Output exactly the lines spanning from the line containing "left elbow: (192, 386)" to the last line of the entries, inclusive.

Per-instance keypoint data:
[Start of section]

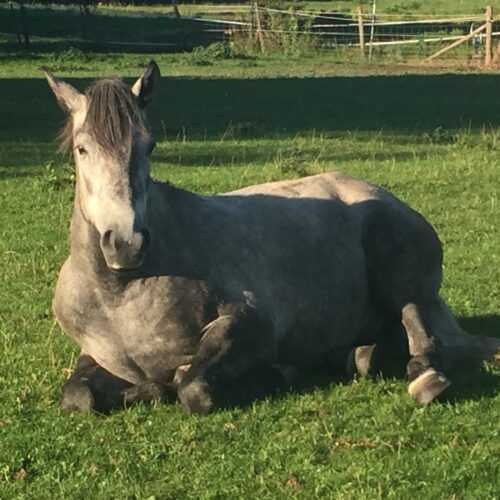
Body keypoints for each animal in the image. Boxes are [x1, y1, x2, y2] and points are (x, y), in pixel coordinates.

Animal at [45, 62, 498, 414]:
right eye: (82, 149)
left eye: (150, 145)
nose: (125, 242)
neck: (121, 294)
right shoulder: (96, 356)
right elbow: (78, 396)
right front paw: (147, 390)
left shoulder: (251, 324)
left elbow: (192, 386)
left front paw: (275, 373)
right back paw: (358, 356)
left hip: (396, 264)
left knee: (420, 326)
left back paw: (424, 376)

[End of section]

● **TASK ANSWER**:
left elbow: (192, 386)
left front paw: (275, 373)
right back paw: (358, 356)
left hip: (396, 264)
left knee: (420, 326)
left back paw: (424, 376)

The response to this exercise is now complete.